January 05, 2007

Does anyone of you ever felt like you need to shit and so went into the toilet, squat(or sit) down, twitch your butt muscles and then end up not shitting at all?

Well I just experienced it... and several times in the past. Quite funny. Wonder whats that all about. Am I being fooled by my body or what? There really is this tangible and realistic urge to excrete but when I get yourself ready to detox, my manure seems to be denied entry into my rectum by my large intestine. Sorta like stuck half way up there.

Beware! The MIRACLE of life!

Thank goodness there is no feeling that something is being sucked or pushed back into my stomach >.<

Went to gym with Ted today and it has been quite awhile since my last visit. I believe I shrunk in size. Was quite disappointed about it because I want to have a nice body to compensate my cannot-make-it face. (Unlike someone whose worrying all day long about getting bigger...)
In fact, I think I NEED a nice body. I simply NEED that balance.

Perhaps I shall start wearing NEW BALANCE shoes.

After that, went into the toilet with Ted and being the cheapskate person that I am, I decided to take a bathe since it will help me conserve my water bills at home. Ted waited for me to finish bathing. Such a nice guy isnt him? AS IF.
We argued whether should we go MS(my stand) to pool or Clementi(his stand) to pool(the gym was at Clementi). No adequate agreements could be made between both of us and so we decided to get Mr. Commando-cum-Alibaba to break the stalemate. In the end, the ardent supporter of The Great Motherland won the argument with the support of Tsar Ra's Guy and we headed for MS to pool.

While waiting for the bus with the Chick Watcher, Ted suddenly remembered that he had an appointment with his friend. But being the nice and considerate guy that he is, Ted decided to pool with us instead and PS-ed his friend. Thanks TED!

Alfonsus and me impressed Ted during pool; we showed him, on many occasions, how to miss
a ball that was set perfectly straight infront of a pocket. I also presented my ever-elusive ball-jumps-out-the-table(this is, by no means, related to buddha-jumps-over-the-wall) technique. I guess it was an eye-opener for him. He probably saw two of the worst poolers around in the history of mankind today. Well, sorry Ted. I already told you my pool skills are abysmal. If you read my previous post carefully, you would have known... Ted, lets play again when I get better.

But well, the good thing is I got a few pointers from Ted. He imparted to me a part of his 九球η₯žεŠŸ. I am gonna use that to thrash somebody next time.

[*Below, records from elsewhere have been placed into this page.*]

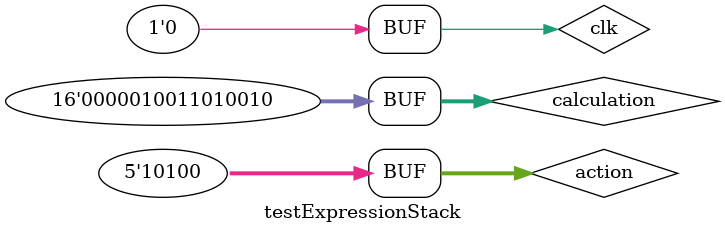
<source format=v>
`timescale 1ns / 1ps


module testExpressionStack(

    );
    reg [4:0] action=0;
    reg clk=0;
    reg [15:0] calculation=1234;

    wire [15:0] value_left, value_right;
    wire [2:0] op;
    wire invalid;

    // unpacking
    wire null_left = value_left[15];
    wire sign_left = value_left[14];
    wire [13:0] mag_left = value_left[13:0];

    wire null_right = value_right[15];
    wire sign_right = value_right[14];
    wire [13:0] mag_right = value_right[13:0];

    ExpressionStack expr(
    	.value_left  (value_left  ),
        .op          (op          ),
        .value_right (value_right ),
        .invalid     (invalid     ),
        .action      (action      ),
        .calculation (calculation ),
        .tclk        (clk)
    );

    initial begin
        #5
        action = 5'b10001; // sub
        clk = 1; #1;
        clk = 0;
        #5
        action = 5'b10001; // sub
        clk = 1; #1;
        clk = 0;
        #5
        action = {1'b0, 4'd5};
        clk = 1; #1;
        clk = 0;
        #5
        action = {1'b0, 4'd7};
        clk = 1; #1;
        clk = 0;
        #5
        action = {1'b0, 4'd3};
        clk = 1; #1;
        clk = 0;
        #5
        action = {1'b0, 4'd9};
        clk = 1; #1;
        clk = 0;
        #5
        action = 5'b10001; // sub
        clk = 1; #1;
        clk = 0;
        #5
        action = 5'b10001; // sub
        clk = 1; #1;
        clk = 0;
        #5
        action = {1'b0, 4'd2};
        clk = 1; #1;
        clk = 0;
        #5
        action = {1'b0, 4'd7};
        clk = 1; #1;
        clk = 0;
        #5
        action = {1'b0, 4'd0};
        clk = 1; #1;
        clk = 0;
        #5
        action = {1'b0, 4'd8};
        clk = 1; #1;
        clk = 0;
        #5
        action = {3'b101, 2'd0};
        clk = 1; #1;
        clk = 0;
        #5
        action = {3'b101, 2'd0};
        clk = 1; #1;
        clk = 0;
        #5
        action = {3'b101, 2'd0};
        clk = 1; #1;
        clk = 0;
        #5
        action = {3'b101, 2'd0};
        clk = 1; #1;
        clk = 0;
        #5
        action = {3'b101, 2'd0};
        clk = 1; #1;
        clk = 0;
        #5
        action = {3'b101, 2'd0};
        clk = 1; #1;
        clk = 0;
        // #5
        // action = 5'b10101; // submit
        // clk = 0; #1;
        // clk = 1;
    end

endmodule

</source>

After that, we just walked around MS and then finally settled down in Mac where Alfonsus and Ted had an intense, almost vehement, debate. Ted was saying geniuses are usually mildly autistic while Alfonsus was saying that was not the case and so began the debate of the millennium. Being the ignoramus I am, I just sat down and listen to them argue and I heard some interesting stuff like "A taxi is a car but a car is not a taxi" and "Homosexuals? and homicides" etc etc. The debate ended with a tie between both parties.

Then I proceeded to Suntec with Alfonsus to look for his Alwayssummer Morning game while Ted went home. We combed through the stores but found nothing that Alfonsus wants. But I saw something that I want in Karful(Carrefour) - an R.C helicopter! But it costs $50. Perhaps I should bring my mom there and get her to buy the toy for me. HEhehe...

When we headed for home, we saw a HMV in Citylink Mall and so we went in to look see. Sadly, the CD which Alfonsus wanted was sold out and he was so disappointed to hear this that his eyes almost became watery. But we still had a good catch. I purchased a copy of FINAL FANTASY ADVENT CHILDREN VCD while he acquired the MIRROMASK VCD. I am gonna watch my FFAC soon. I watched it once before but it was from our neighbouring country and the images were jumpy at times and worst, the subtitles sucks. The show is in Japanese. So subtitles are crucial. Very crucial.

6 more days to NS. Soon, I will be able to lay down my gun for my country. Soon, I will no longer have to worry about styling that bird-nest-lookalike hair of mine.